Two decades later film monarch Mehboob Khan after the huge success of Andaaz (1949) starring Dilip Kumar, Raj Kapoor and Nargis decided to make India’s most expensive film. The film was Aan (1952) starring Dilip Kumar and Nadira. To add glitter and glitz he decided to make the film in Technicolor –The color technology used in Hollywood films. Since Ardeshir Irani‘s first color film Kisan Kanya had poor color technology, hence Mehboob Khan and cinematographer Faredoon A. Irani, went to Hollywood to study color technology.
The film was shot on Koda chrome film stock in a 16mm camera and blew up the film to 35mm. However for superior print color and production Mehboob Khan cleverly processed the film in Technique Color prints in London!! The result was fabulous! The film had top stars like Dilip Kumar, Nimmi, Premnath and new sensational discovery Nadira. The film had music by Music maestro Naushad. For the first time the film had recorded 100 piece orchestra in London and it was played on BBC Radio!!
The film was made on a huge budget of Rs 3.5 crore (a huge amount in 50’s –equivalent to 28 crore in 2018). The film was a huge hit! The film won international applause and was shown all around the world. The success of Aan boosted Mehboob Khan‘s confidence and he made India’s greatest masterpiece in color Mother India (1957). The film won huge success not only in India but also became India’s first film to win the top 5 positions at Oscar Awards!
Other films that successfully used Technique colors were V. Shantaram‘s Jhanak Jhanak Payal Baaje (1955) and Navrang (1959). Sohrab Modi‘s lavishly produced ‘Color by Technicolor’ Jhansi Ki Rani (1956) failed at the box-office.
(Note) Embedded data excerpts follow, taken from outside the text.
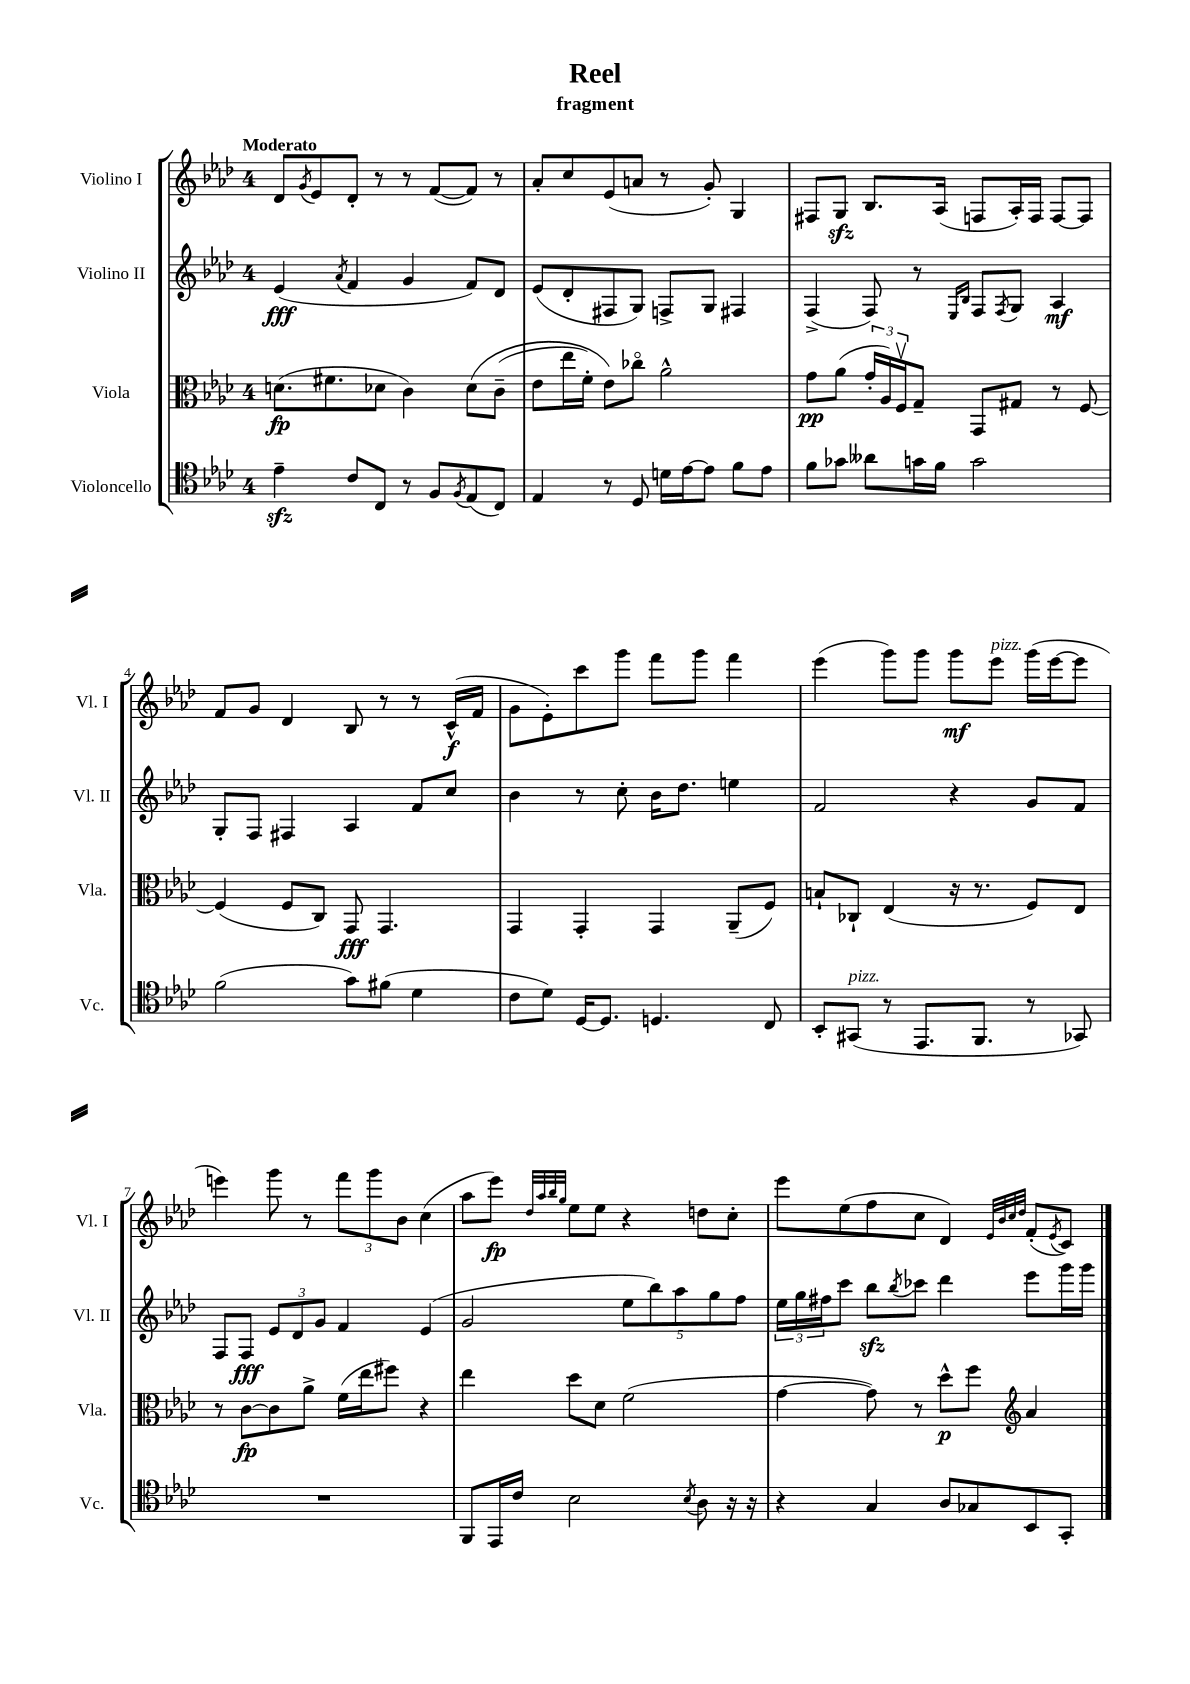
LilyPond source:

\header { title = "Reel" subtitle = "fragment" }
<<
\new StaffGroup <<
\new Staff = "s0" \with { instrumentName = "Violino I" shortInstrumentName = "Vl. I" } {
    \clef treble \key aes \major \once \override Staff.TimeSignature.style = #'single-digit \time 4/4 \tempo "Moderato"
    des'8 \acciaccatura { g'8 } ees'8 des'8-. r8 r8 f'8~( f'8) r8 |
    aes'8-. c''8 ees'8( a'8 r8 g'8-.) g4 |
    fis8 g8\sfz bes8. aes16( f8 aes16-.) f16 f8~ f8 |
    f'8 g'8 des'4 bes8 r8 r8 c'16-^\f( f'16 |
    g'8 ees'8-.) c'''8 g'''8 f'''8 g'''8 f'''4 |
    ees'''4( g'''8) g'''8 g'''8\mf ees'''8^\markup { \italic "pizz." } g'''16( ees'''16~ ees'''8 |
    e'''4) g'''8 r8 \tuplet 3/2 { f'''8 g'''8 bes'8 } c''4( |
    aes''8 ees'''8\fp) \grace { des''32 aes''32 bes''32 g''32 } ees''8 ees''8 r4 d''8 c''8-. |
    ees'''8 ees''8( f''8 c''8 des'4) \grace { ees'32 bes'32 c''32 des''32 } f'8-.( \acciaccatura { ees'8 } c'8) \bar "|." |
}
\new Staff = "s1" \with { instrumentName = "Violino II" shortInstrumentName = "Vl. II" } {
    \clef treble \key aes \major \once \override Staff.TimeSignature.style = #'single-digit \time 4/4
    ees'4\fff( \acciaccatura { aes'8 } f'4 g'4 f'8) des'8 |
    ees'8( des'8-. fis8 g8) f8-> g8 fis4 |
    f4->( f8) r8 \grace { ees16 bes16 } f8 \acciaccatura { f8 } g8 aes4\mf |
    g8-. f8 fis4 aes4 f'8 c''8 |
    bes'4 r8 c''8-. bes'16 des''8. e''4 |
    f'2 r4 g'8 f'8 |
    f8 f8\fff \tuplet 3/2 { ees'8 des'8 g'8 } f'4 ees'4( |
    g'2 \tuplet 5/4 { ees''8 bes''8) aes''8 g''8 f''8 } |
    \tuplet 3/2 { ees''16 g''16 fis''16 } c'''8 bes''8\sfz \acciaccatura { bes''8 } ces'''8 des'''4 ees'''8 g'''16 g'''16 \bar "|." |
}
\new Staff = "s2" \with { instrumentName = "Viola" shortInstrumentName = "Vla." } {
    \clef alto \key aes \major \once \override Staff.TimeSignature.style = #'single-digit \time 4/4
    d'8.\fp( fis'8. des'8 c'4) des'8\( c'8--( |
    ees'8 ees''16 f'16-.) ees'8\) ces''8\flageolet aes'2-^ |
    g'8\pp aes'8( \tuplet 3/2 { g'16-. aes16) f16\upbow } g8-- g,8 gis8 r8 f8~ |
    f4( f8 c8) g,8\fff g,4. |
    g,4 g,4-. g,4 aes,8--( f8) |
    b8-! ces8-! ees4( r16 r8. f8) ees8 |
    r8 c'8~\fp c'8 aes'8-> f'16( ees''16 fis''8) r4 |
    ees''4 des''8 des'8 f'2( |
    g'4~ g'8) r8 des''8-^\p f''8 \clef treble aes'4 \bar "|." |
}
\new Staff = "s3" \with { instrumentName = "Violoncello" shortInstrumentName = "Vc." } {
    \clef tenor \key aes \major \once \override Staff.TimeSignature.style = #'single-digit \time 4/4
    ees'4--\sfz c'8 c8 r8 f8 \acciaccatura { f8 } ees8( c8) |
    ees4 r8 des8 d'16 ees'16~ ees'8 f'8 ees'8 |
    f'8 ges'8 aeses'8 g'16 f'16 g'2 |
    f'2( g'8) fis'8( des'4 |
    c'8 des'8) des16~ des8. d4. c8 |
    bes,8-. gis,8^\markup { \italic "pizz." }( r8 ees,8. f,8. r8 ges,8) |
    R1 |
    f,8 ees,16 c'16 bes2 \acciaccatura { bes8 } aes8 r16 r16 |
    r4 g4 aes8 ges8 bes,8 g,8-. \bar "|." |
}
>>
>>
To cut expense, filmmakers used color for a song or 2 like Guru Dutt shooting the title song of his film Chaudhvin Ka Chand (1961). K. Asif too was enchanted by the dazzling color and filmed the hit song Pyar Kiya To Darna Kya in his magnum opus Mughal-e-Azam (1960). Dilip Kumar‘s Gunga Junma was another milestone shot in Technique color. Later in the ’70s, Ramesh Sippy‘s Sholay is also shot in Technique color!